→ **Problem to solve**:
Copy the text on Nepal's MCC compact debate starting with "According to leaders, Dahal" and going on through "current parliament session.", switching each "Americans" to "US officials".

Jagannath Khatiwada, the spokesperson of CPN (Unified Socialist), says PM Deuba is unlikely to push the compact at the cost of unraveling the ruling coalition. Deuba rather wants to table it and show the Americans that he did what he could, says Khatiwada.

CPN (Maoist Center) Chairman Pushpa Kamal Dahal is under pressure to take a position on the compact. On the one hand, Dahal, dispatching a letter, has assured the Americans that the compact would be endorsed by forging consensus. On the other hand, he has trained his cadres that the compact in its current form is unacceptable. The latter is also the formal position of the Maoist party.

According to leaders, Dahal would prefer to discuss the compact only after elections, with the society bitterly divided on it. But the Americans have repeatedly conveyed that they cannot wait till elections and the compact must be endorsed from the current parliament session.

In this context, Dahal is consulting party colleagues to find a face-saver. He has shared with his close aides that the party could choose not to impose whip in the voting process, allowing lawmakers to use their conscience. Similarly, Dahal has told party colleagues that Deuba has agreed to endorse a parliamentary resolution motion stating that the compact is not a part of the Indo-Pacific Strategy and Nepal will as such not join any military alliance.

Says NC leader Pushpa Bhushal, this option has been considered in the political circles for a long time. “The first order of business is to table the MCC bill in the full House. Only after that will the resolution motion and other issues be discussed,” says Bhushal.

→ **Data shown**:
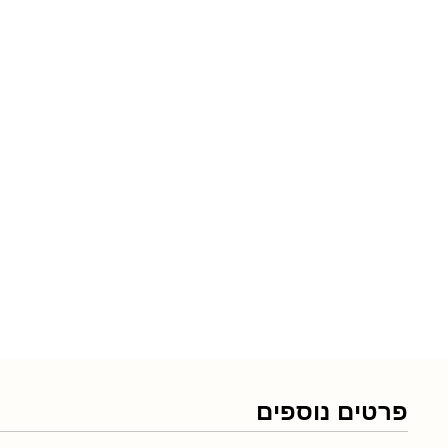
פרטים נוספים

→ **Response below**:
According to leaders, Dahal would prefer to discuss the compact only after elections, with the society bitterly divided on it. But the US officials have repeatedly conveyed that they cannot wait till elections and the compact must be endorsed from the current parliament session.